わたしが無理をしているのは今週の動きを見れば誰でも気付くと思う。ただそれが配信者としての限界に至ってるとまで気付いたのはリリ君だけなんじゃないだろうか。他の人はデビューしたてだから無理が祟ったとか、配信者になる前に思い描いていた理想とは違うギャップで休んだくらいに思ってると思う。
何もかもが限界だって気付いたのは、どれだけいるだろうか。多分チャンネル登録をしてくれたり、スパチャをくれた人もあまり気付いていないと思う。
だって、わたしは。誰にも何も話していないんだから。
「今の霜月さんは劇団に入ってすぐ辞めたような人と同じ声色をしています。こんなはずじゃなかったとか、そういう諦観にも似た自罰的な声です。幸いここには俺しかいません。ストレス発散のサンドバッグにしてください。打ち明ける相手がいなかったんでしょうから」
「……役者の時も、似たようなことをしてたの?」
「打算ありきですけどね。役の数は決まってます。そこになんとか潜りこまないといけない。けどそこにいかにも辞めそうな人がいて、同じレッスンをしんどそうに受けている。先生と自分の時間も失う、デメリットしかありませんから。競争相手が減れば自分にモブの役も回ってきます。そんな打算塗れの相談を受けていたのでいっぱしのメンタルケアラーを名乗れますよ。霜月さんの場合も打算が入っています。せっかく同期でデビューしたから俺とは違うリスナーを牽引したい。辞めるにしても傷が少なそうな早い方がいいっていう、自分の都合ありきです」
そう、露悪的に言うリリ君。
俳優の頃は多分本当なんだと思う。全員が等しく役をもらえるわけがない。プロになったからって駆け出しの頃は食べるのも苦労するというのはどこの業界でも同じはず。だからライバルが減るのは嬉しかったんだろうね。
でもわたしに対する発言はちょっと信じられない。
リリ君なんてわたしのリスナーを取る理由がない。だってリリ君の方が登録者は多いんだから。それにわたしのリスナーを牽引するより、夏希ちゃんのリスナーの方が数も多いから牽引できるはず。三人コラボなら三人全員に恩恵がありそうだけど、コラボも続けていたらいつかその牽引もなくなるのは自明の理。
あとはそう。
FORを結成する時にどれだけわたしと夏希ちゃんに配慮していたのか知らないわけじゃない。本当は一人でデビューだったのに立ち絵が間に合いそうだからと三人でデビューする時に、世の中の風潮的に炎上するかもしれないというのは事務所もグルになって真剣に考えたほどだ。

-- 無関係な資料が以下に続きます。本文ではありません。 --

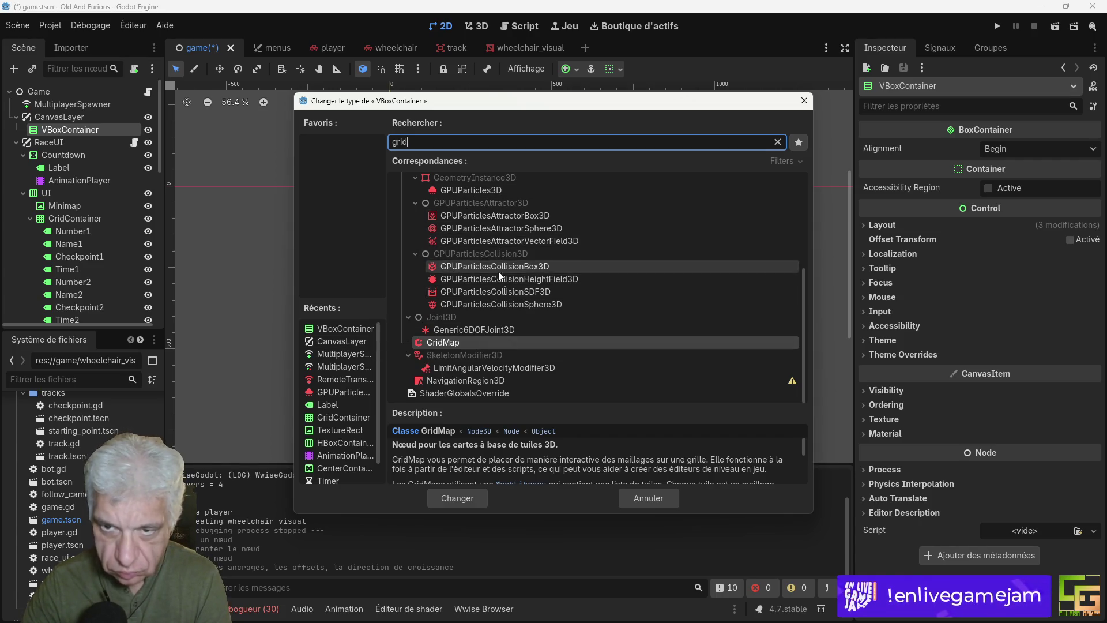
pyautogui.scroll(5, 538, 320)
pyautogui.doubleClick(461, 279)
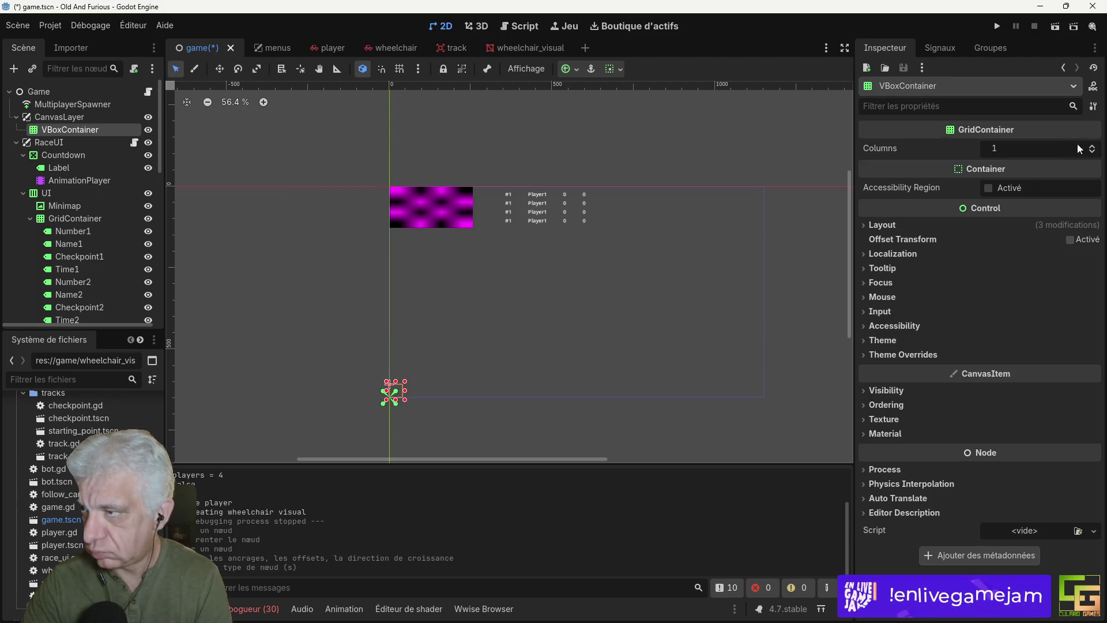
pyautogui.click(1093, 145)
pyautogui.press('ctrl+s')
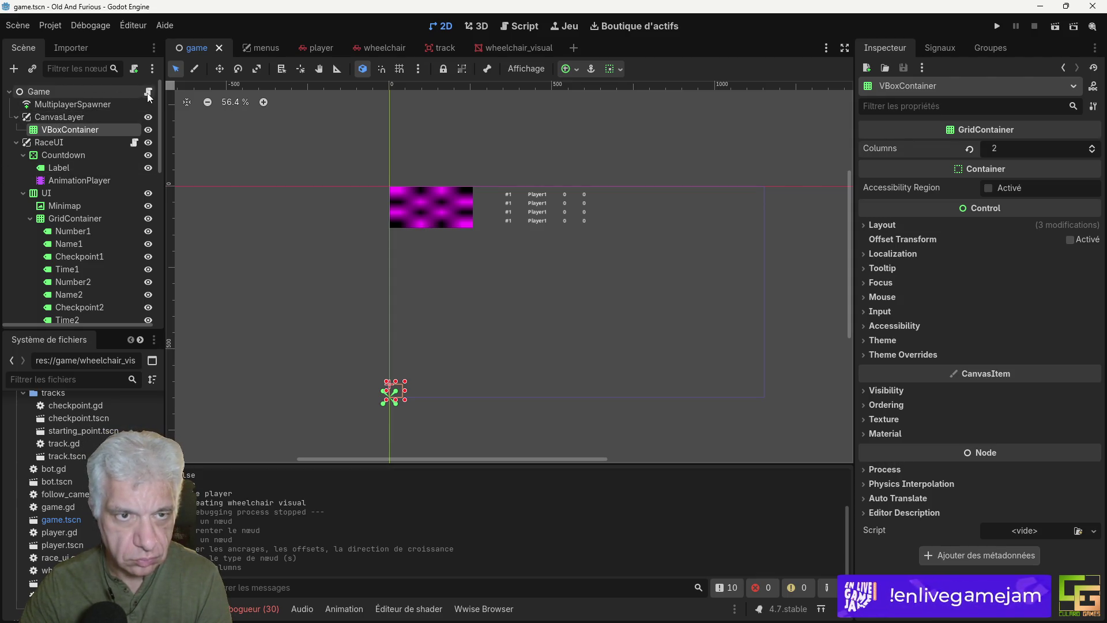
pyautogui.scroll(-5, 133, 253)
# Step: Collapse the GridContainer, UI, Countdown and RaceUI branches in the Scene tree
pyautogui.scroll(-5, 135, 254)
pyautogui.scroll(10, 134, 253)
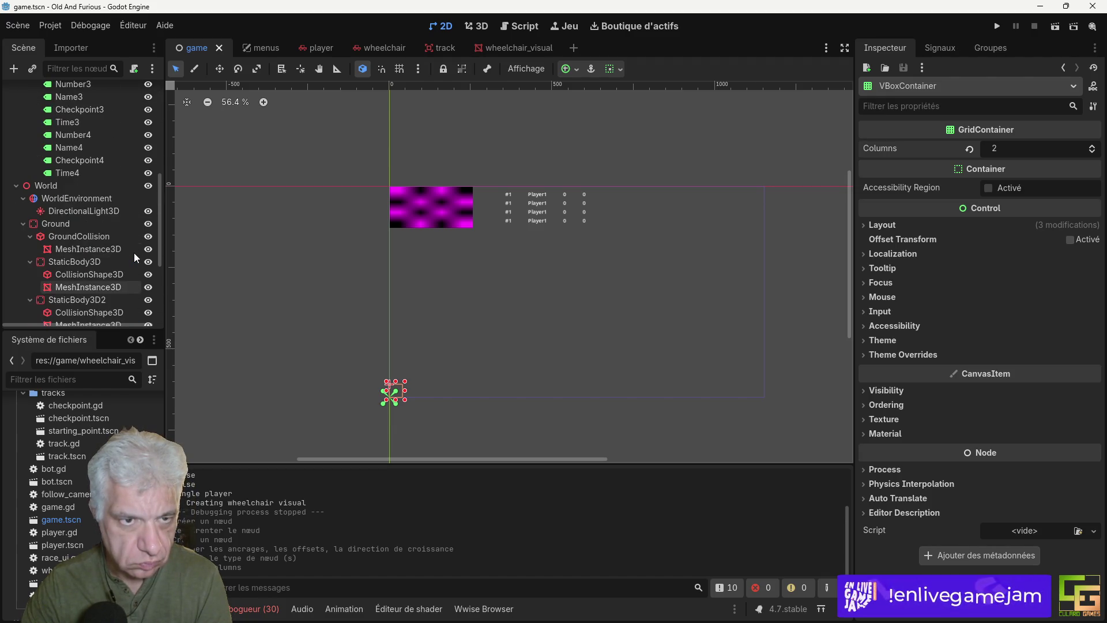
pyautogui.click(30, 218)
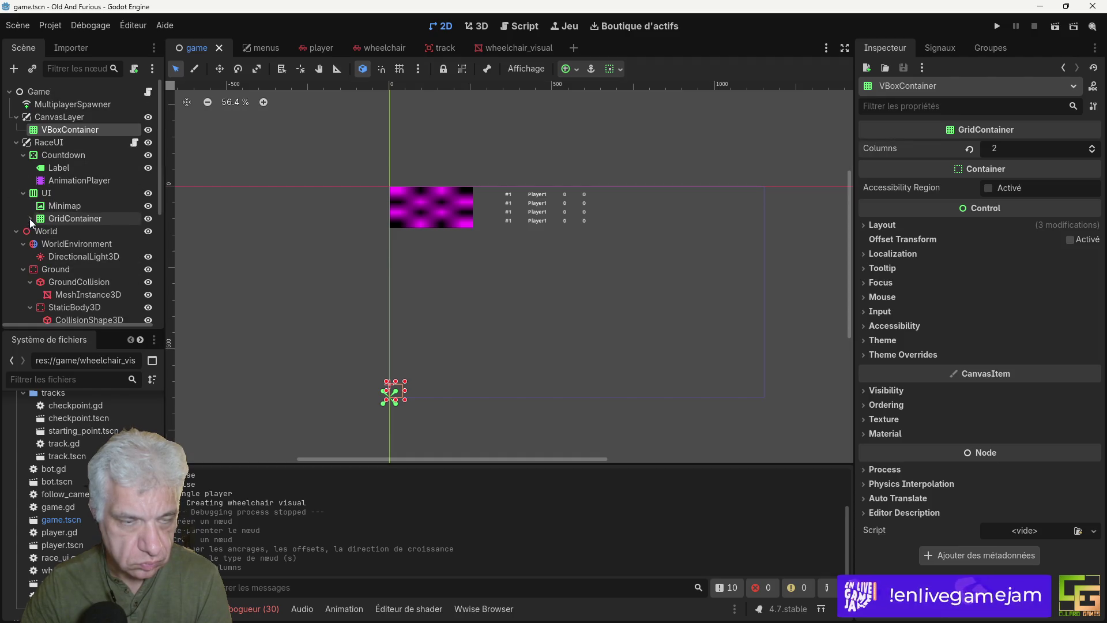
pyautogui.click(23, 193)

その後三人の設定をすり合わせたり、二人に迷惑がかからないようにと先輩方への根回しとか、絡みはどの程度にするとか緻密に相談していたのを知っている。こういうことが決まったとすぐに連絡もしてくれて、デビュー前から守ろうとしてくれてた人が今更、傷を抑えるためになんて言ったって説得力がない。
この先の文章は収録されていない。